The UK government has confirmed its plans to overhaul the BBC licence fee, privatise Channel 4 and regulate streaming services.

The plans are set out in the white paper titled ‘Up Next – the Government’s Vision for the Broadcasting Sector’, published by the Department for Culture, Media and Sport.

Ofcom HQ London

Ofcom HQ London

Setting the scene for the changes, the white paper describes the UK creative economy as a global success story. But it argues that regulatory change is needed because: “the headwinds facing our radio and television broadcasters are intensifying.

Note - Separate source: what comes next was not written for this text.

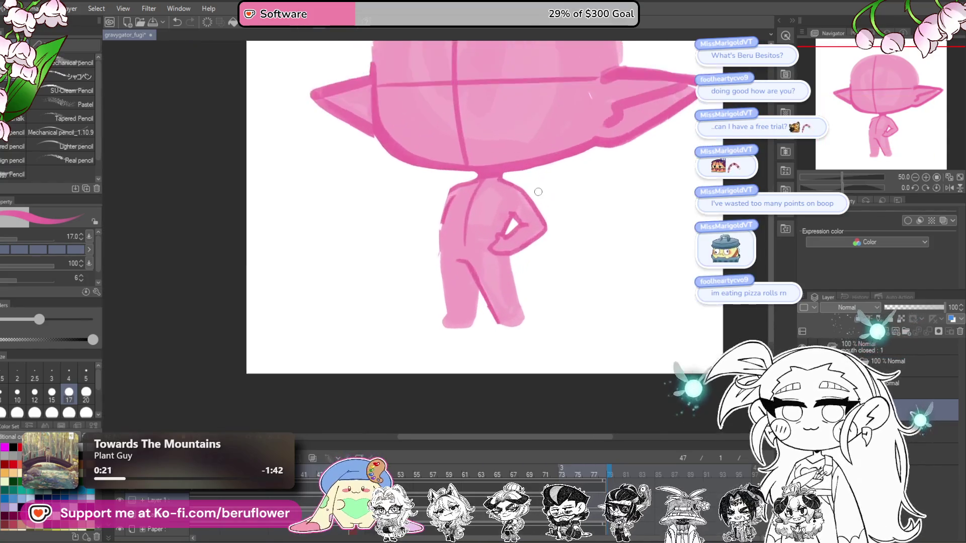
pyautogui.moveTo(468, 257)
pyautogui.mouseDown()
pyautogui.moveTo(468, 308)
pyautogui.moveTo(433, 315)
pyautogui.mouseUp()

Competition is increasing, audience habits and technology are changing constantly, and global giants are making their presence felt.”

Among its proposals are a review of the licence fee funding model ahead of 2027, the date that a new BBC charter must be agreed. “We will set out more detailed plans for that review – which will complement the previously announced Mid-Term Review of the BBC Charter – in the coming months,” said the white paper.

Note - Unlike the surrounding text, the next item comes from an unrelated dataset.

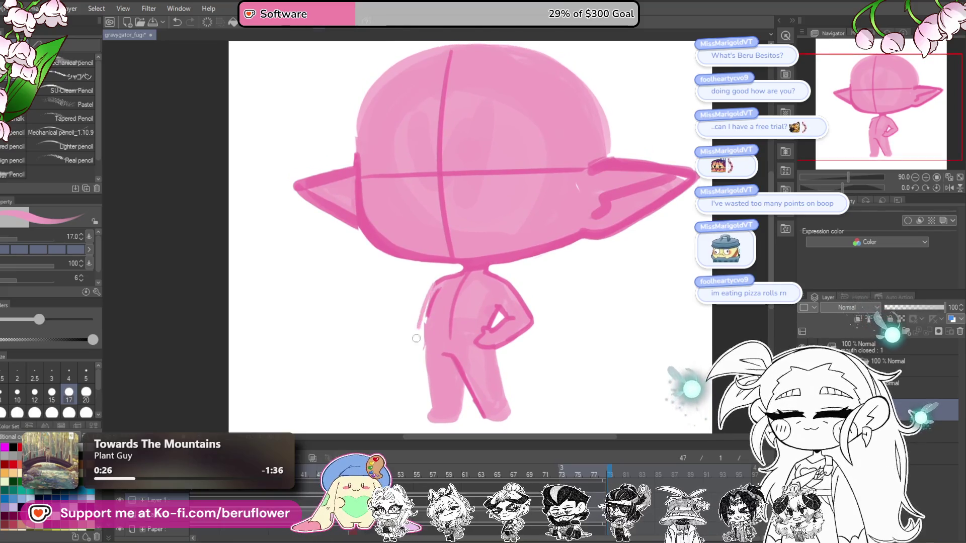
pyautogui.moveTo(567, 274); pyautogui.dragTo(518, 259)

Nadine Dorries, the culture secretary, underlined the message of the white paper in a podcast by The Spectator magazine, in which she said the licence fee was “completely outdated.”

The government also promised to pursue a change of ownership for Channel 4. “This will ensure that Channel 4 can continue to thrive and grow its impact for years to come as part of the wider public service broadcasting ecology in the UK. Channel 4 is and will remain a public service broadcaster, just like other successful public service broadcasters – ITV, STV, Channel 5 – that are already privately owned.”

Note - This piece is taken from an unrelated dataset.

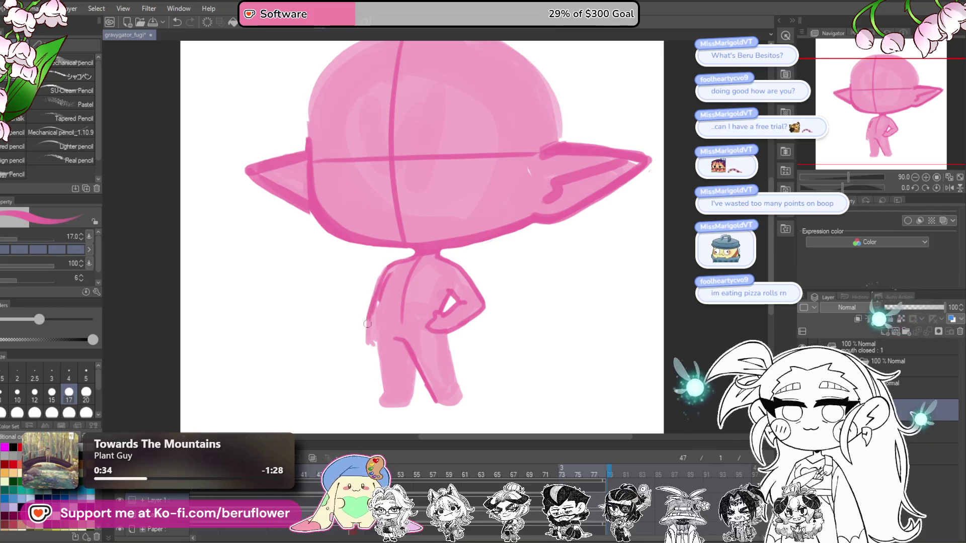
pyautogui.moveTo(368, 320); pyautogui.dragTo(366, 342)
pyautogui.scroll(-1, 379, 312)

The white paper also pledged to bring “larger TV-like video-on-demand providers that are not currently regulated in the UK but who target and profit from UK audiences under Ofcom jurisdiction.”

The government also pledged to give Ofcom powers to draft and enforce a new Video-on-demand Code, similar to the Broadcasting Code, to ensure TV-like content, no matter how audiences choose to watch it, will be subject to similar standards. “These changes will mean UK audiences will be better protected from harmful material and better able to complain to Ofcom if they see something they are concerned about.”

Other proposals in the White Paper included:

  • Consulting on embedding the importance of distinctively British content directly into the existing quota system.
  • Introducing a new prominence regime for on-demand television to ensure public service content is both available and easy to find on designated TV platforms.
  • Updating the Terms of Trade to reflect changes in technology and the way viewers are watching content from our PSBs.
  • Initiating a review looking at whether to introduce a revenue cap for ‘qualifying independent’ producer status.